Manoa Valley, where the University of Hawaii is situated, is typical of the valleys resulting from the erosion caused by lava flows in Hawai'i. Some of the island-chain's most spectacular scenery is found in such valleys. One of the most spectacular places to view Honolulu and the Koolau mountain range is from the Manoa Cliff Trail. This trail follows the upper edges of the cliffs around a portion of the west wall of Manoa Valley. The main attraction of the valley itself is the University of Hawaii, a research university founded in 1907 and the only one of its kind in the state. Considered the premier institution of higher learning in the Pacific region, it belongs to an international community of research universities offering a comprehensive array of undergraduate, graduate, and professional degrees through the doctoral level, including law and medicine. It carries out advanced research programs through its colleges, schools, and organized research units. Located in the middle of the entrance to Manoa valley, the campus is attractive and has a number of well-equipped theatres and meeting rooms. The East/West Center at the university regularly brings together people of Asia, the Americas, and the Pacific for conferences and events.
Manoa is also a very desirable bedroom community for Honolulu. It's a lush, green area with lots of trees, making it a very nice and cool place to live. You can find all sorts of dwellings here from plantation-style to bungalow to colonial revival. Many of the homes date back to early part of the last century, around the time when the university was getting started. The lovely shopping center in the middle of the valley has a supermarket, shops of all kinds, and great restaurants and bistros. Manoa Falls, at the very end of the valley, is a popular visitor location. The Manoa valley has the feel of a college town mixed with a relaxed suburban neighborhood set in a tropical garden.

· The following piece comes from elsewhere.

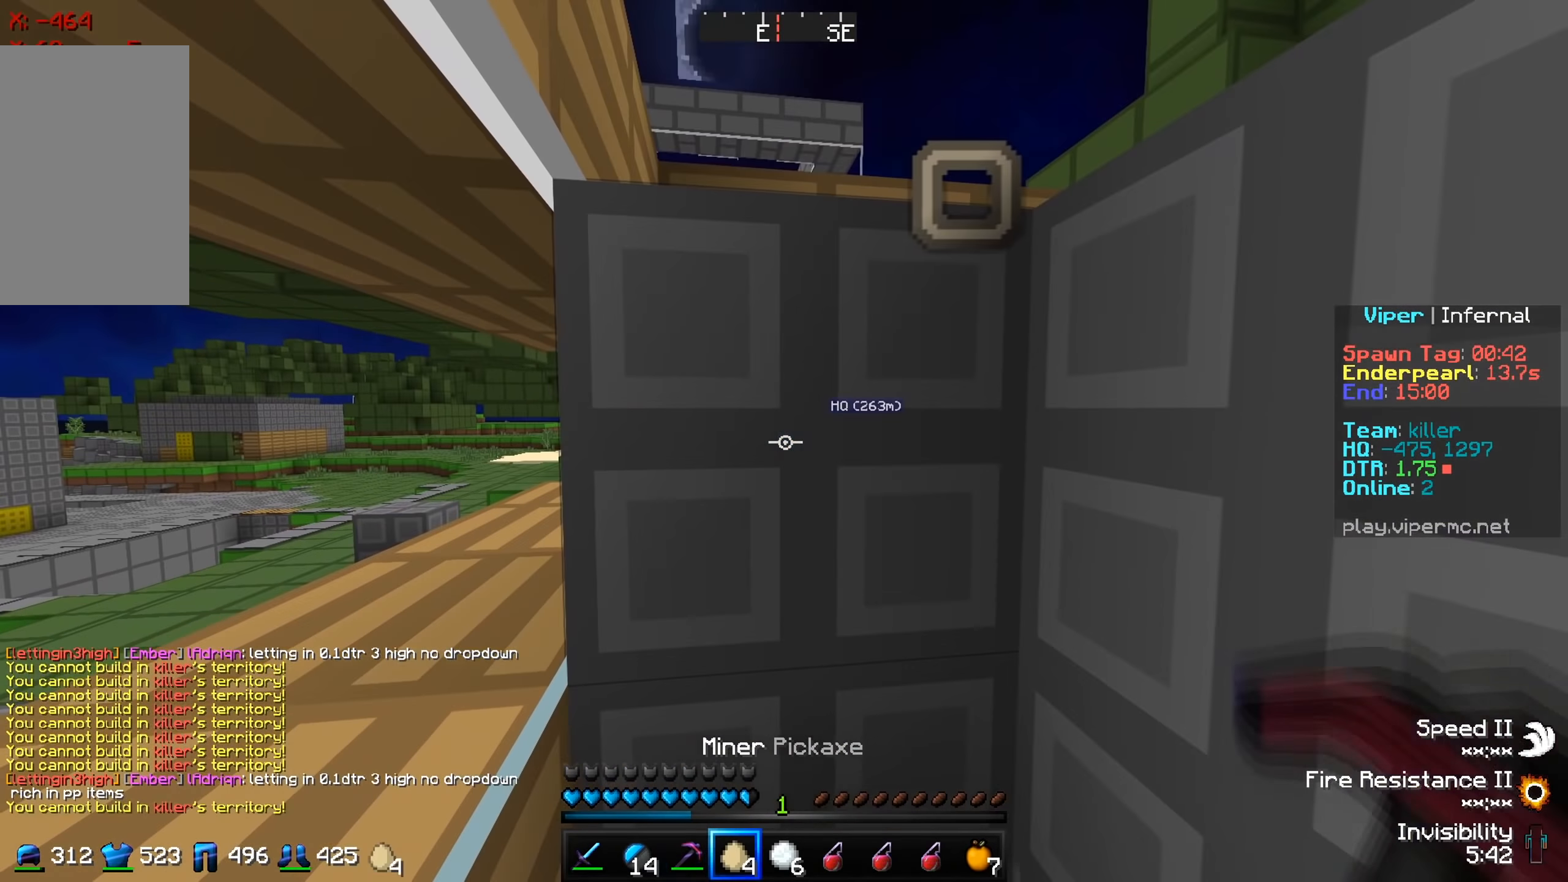
{"keys": [], "events": []}
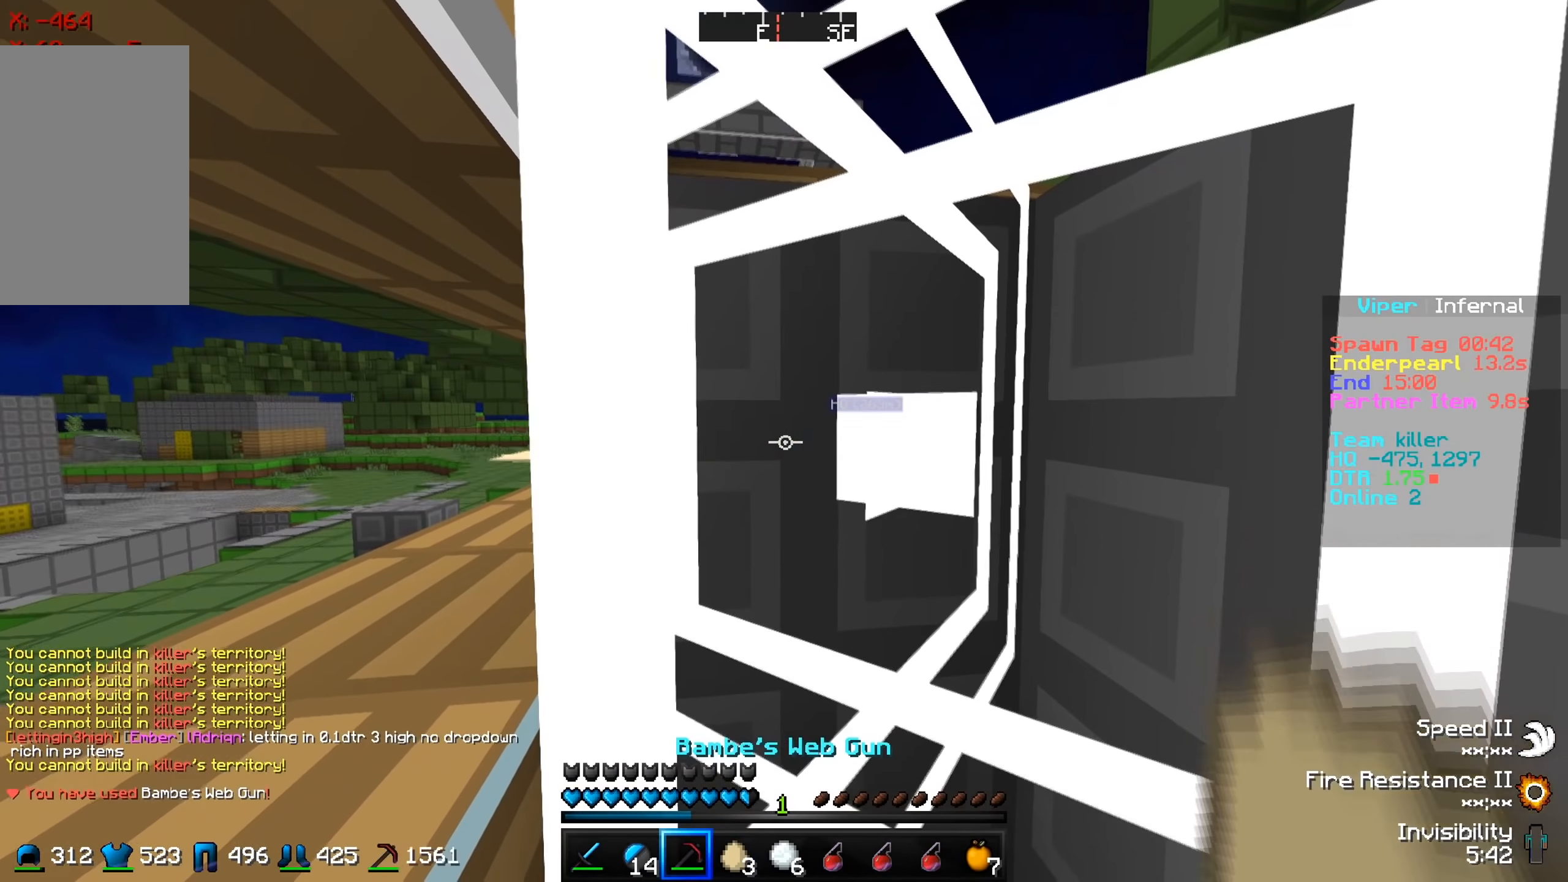
{"keys": ["d"], "events": [[167, "s", "down"], [300, "s", "up"], [317, "d", "down"]]}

This a very diverse area that contains world-class hotels, hostess-bars, many corporate headquarters, and of course, the world famous Ala Moana Shopping Center, the Hawaiian Islands' premier shopping mall. There are also older Honolulu neighborhoods that are quite well maintained as well as a vast collection of ethnic shopping and dining establishments. The two main thoroughfares are Ala Moana Boulevard and Kapiolani Boulevard. Both run from Waikiki through Ala Moana to downtown. The Ala Moana Beach Park and Magic Island are a favorite place for locals and visitors alike. The long stretch of beach is considered to be one of the best and safest natural swimming areas in the world due to the fact that an equally long natural reef protects it. Restaurant Row, stomping ground for the corporate lunch and Happy Hour crowd, is known as the 'gateway' to downtown Honolulu. The Ala Moana Shopping Center, which has just gone through a major renovation, faces the sea and has every conceivable shop and food choice on three beautifully laid-out levels. The Ala Wai boat harbor and famous Ilikai/Hotel Nikko Waikiki are on Ala Moana's southern border as is The Westin Hawaii Prince and several other major tourist accommodations. Another popular shopping destination is the Victoria Ward Center, which is comprised of five individual shopping centers spanning a block of Ala Moana Boulevard.